I love weekends where Josh and I have the chance to travel around without an agenda and try great new restaurants. We were in northern Michigan this past weekend and they are starting to set up for the busy season. We tried a new burger bar in Frankfort that offered a variety of smash burgers and milkshakes and it got me inspired to make a salad with those delicious flavors. This salad comes together super quick and is a lower carb version of your typical burger and fries. Yum!!
- Combine dressing ingredients in a small bowl. Set aside.
2. Warm a skillet over medium-high heat. Add olive oil and ground beef and cook until browned, about 5-7 minutes, stirring occasionally. Season with minced onion, garlic powder, salt and pepper and stir to combine. Remove pan from heat.
3. Place chopped iceberg lettuce on a serving platter or in a serving bowl. Top with red onion, tomato, avocado, cheddar and cooked beef.
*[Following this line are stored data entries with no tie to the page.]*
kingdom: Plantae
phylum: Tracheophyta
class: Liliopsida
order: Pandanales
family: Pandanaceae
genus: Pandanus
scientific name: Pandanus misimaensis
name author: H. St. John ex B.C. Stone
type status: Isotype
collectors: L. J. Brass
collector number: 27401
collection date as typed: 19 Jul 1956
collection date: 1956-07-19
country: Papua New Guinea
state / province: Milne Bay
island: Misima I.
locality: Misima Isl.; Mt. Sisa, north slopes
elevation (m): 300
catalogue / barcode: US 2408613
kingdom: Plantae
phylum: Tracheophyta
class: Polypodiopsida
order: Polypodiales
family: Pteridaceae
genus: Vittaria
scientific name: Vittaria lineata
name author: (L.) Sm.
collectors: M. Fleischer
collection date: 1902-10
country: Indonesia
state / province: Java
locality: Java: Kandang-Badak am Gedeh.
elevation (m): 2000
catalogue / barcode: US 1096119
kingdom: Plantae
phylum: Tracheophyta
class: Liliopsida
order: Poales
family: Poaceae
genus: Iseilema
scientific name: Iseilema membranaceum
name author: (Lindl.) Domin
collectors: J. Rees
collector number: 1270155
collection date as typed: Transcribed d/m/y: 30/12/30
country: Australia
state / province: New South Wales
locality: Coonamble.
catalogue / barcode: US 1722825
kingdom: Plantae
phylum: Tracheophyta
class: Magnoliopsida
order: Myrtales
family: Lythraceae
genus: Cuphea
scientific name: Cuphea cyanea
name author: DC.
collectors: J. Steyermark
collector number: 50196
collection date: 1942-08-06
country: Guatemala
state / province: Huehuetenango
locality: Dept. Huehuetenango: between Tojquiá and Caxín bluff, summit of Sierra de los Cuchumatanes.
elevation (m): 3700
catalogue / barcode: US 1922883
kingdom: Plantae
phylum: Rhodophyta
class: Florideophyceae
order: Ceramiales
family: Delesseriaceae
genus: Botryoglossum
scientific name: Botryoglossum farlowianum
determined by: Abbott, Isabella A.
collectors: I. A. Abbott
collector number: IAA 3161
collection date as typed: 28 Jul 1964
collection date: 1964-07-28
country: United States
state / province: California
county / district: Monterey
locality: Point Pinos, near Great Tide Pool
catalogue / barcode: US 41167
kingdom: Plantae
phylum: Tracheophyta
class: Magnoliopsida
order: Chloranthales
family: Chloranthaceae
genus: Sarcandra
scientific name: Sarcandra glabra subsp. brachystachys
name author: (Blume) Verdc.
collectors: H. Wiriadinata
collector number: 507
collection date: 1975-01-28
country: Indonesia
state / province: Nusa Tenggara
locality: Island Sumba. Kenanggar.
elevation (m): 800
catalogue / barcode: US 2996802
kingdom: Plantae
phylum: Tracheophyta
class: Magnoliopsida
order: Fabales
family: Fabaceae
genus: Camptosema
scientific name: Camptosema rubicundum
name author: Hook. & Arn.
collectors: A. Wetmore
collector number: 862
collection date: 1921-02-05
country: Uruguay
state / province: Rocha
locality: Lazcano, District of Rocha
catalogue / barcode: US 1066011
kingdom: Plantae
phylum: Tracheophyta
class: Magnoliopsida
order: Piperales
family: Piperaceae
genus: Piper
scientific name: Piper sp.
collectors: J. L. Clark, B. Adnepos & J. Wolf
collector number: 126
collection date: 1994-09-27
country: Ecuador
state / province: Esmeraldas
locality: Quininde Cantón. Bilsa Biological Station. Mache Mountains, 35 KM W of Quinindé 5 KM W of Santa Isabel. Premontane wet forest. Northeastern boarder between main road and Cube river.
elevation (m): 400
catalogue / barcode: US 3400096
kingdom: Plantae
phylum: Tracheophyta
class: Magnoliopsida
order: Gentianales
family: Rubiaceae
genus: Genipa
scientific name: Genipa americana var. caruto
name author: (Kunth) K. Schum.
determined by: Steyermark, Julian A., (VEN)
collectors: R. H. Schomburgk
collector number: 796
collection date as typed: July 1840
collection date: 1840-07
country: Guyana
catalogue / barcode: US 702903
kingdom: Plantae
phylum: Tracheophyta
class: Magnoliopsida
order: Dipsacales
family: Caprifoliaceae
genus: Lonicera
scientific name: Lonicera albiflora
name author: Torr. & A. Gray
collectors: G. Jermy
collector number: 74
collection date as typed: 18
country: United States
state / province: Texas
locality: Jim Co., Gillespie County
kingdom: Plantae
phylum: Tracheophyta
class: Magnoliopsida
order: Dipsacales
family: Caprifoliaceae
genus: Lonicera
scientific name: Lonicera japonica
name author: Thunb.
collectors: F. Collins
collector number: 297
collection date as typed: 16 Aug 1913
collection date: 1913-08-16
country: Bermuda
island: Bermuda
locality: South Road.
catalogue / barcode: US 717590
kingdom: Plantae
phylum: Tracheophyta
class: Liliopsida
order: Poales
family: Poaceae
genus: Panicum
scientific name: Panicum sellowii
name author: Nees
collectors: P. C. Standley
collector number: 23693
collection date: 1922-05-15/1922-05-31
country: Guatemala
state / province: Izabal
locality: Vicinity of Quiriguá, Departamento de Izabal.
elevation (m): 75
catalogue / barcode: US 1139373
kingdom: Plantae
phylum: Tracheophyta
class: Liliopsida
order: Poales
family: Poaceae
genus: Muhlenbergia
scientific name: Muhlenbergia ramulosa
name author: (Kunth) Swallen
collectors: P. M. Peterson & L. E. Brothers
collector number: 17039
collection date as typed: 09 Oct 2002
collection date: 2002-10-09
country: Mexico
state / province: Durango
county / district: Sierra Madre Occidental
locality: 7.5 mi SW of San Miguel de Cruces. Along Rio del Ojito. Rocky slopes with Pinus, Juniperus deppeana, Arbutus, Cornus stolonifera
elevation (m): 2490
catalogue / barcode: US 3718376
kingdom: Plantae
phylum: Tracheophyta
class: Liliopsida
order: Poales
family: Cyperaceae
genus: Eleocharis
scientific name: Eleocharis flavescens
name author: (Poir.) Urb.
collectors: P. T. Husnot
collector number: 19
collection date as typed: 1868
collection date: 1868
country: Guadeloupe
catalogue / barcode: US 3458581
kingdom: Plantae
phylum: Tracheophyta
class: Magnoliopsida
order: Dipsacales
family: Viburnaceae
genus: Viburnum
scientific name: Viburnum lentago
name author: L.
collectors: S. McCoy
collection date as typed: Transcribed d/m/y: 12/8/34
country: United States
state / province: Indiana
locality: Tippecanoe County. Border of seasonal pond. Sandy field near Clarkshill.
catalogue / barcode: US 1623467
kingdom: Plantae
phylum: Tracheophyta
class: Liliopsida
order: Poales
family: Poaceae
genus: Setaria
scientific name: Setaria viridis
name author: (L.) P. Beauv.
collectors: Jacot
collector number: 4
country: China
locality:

Drizzle with dressing and enjoy!
Chopped Burger Salad
Serves 2
All you need:
Dressing –
1/4 cup mayo
2 tablespoons chopped dill pickles
2 tablespoons ketchup
1 tablespoon yellow mustard
1/4 teaspoon garlic powder
1/4 teaspoon onion powder
Freshly ground black pepper, to taste
1 tablespoon olive oil
1/2 pound lean ground beef
1/2 teaspoon dried minced onion
1/4 teaspoon kosher salt
1/4 teaspoon garlic powder
Freshly ground black pepper, to taste
1 head iceberg lettuce, cored and chopped
1 small red onion, finely diced
1 small tomato, diced
1 small avocado, diced
1/4 cup shredded sharp cheddar cheese
All you do:
- Combine dressing ingredients in a small bowl. Set aside.
- Warm a skillet over medium-high heat. Add olive oil and ground beef and cook until browned, about 5-7 minutes, stirring occasionally. Season with minced onion, garlic powder, salt and pepper and stir to combine. Remove pan from heat.
- Place chopped iceberg lettuce on a serving platter or in a serving bowl. Top with red onion, tomato, avocado, cheddar and cooked beef. Drizzle with dressing and enjoy!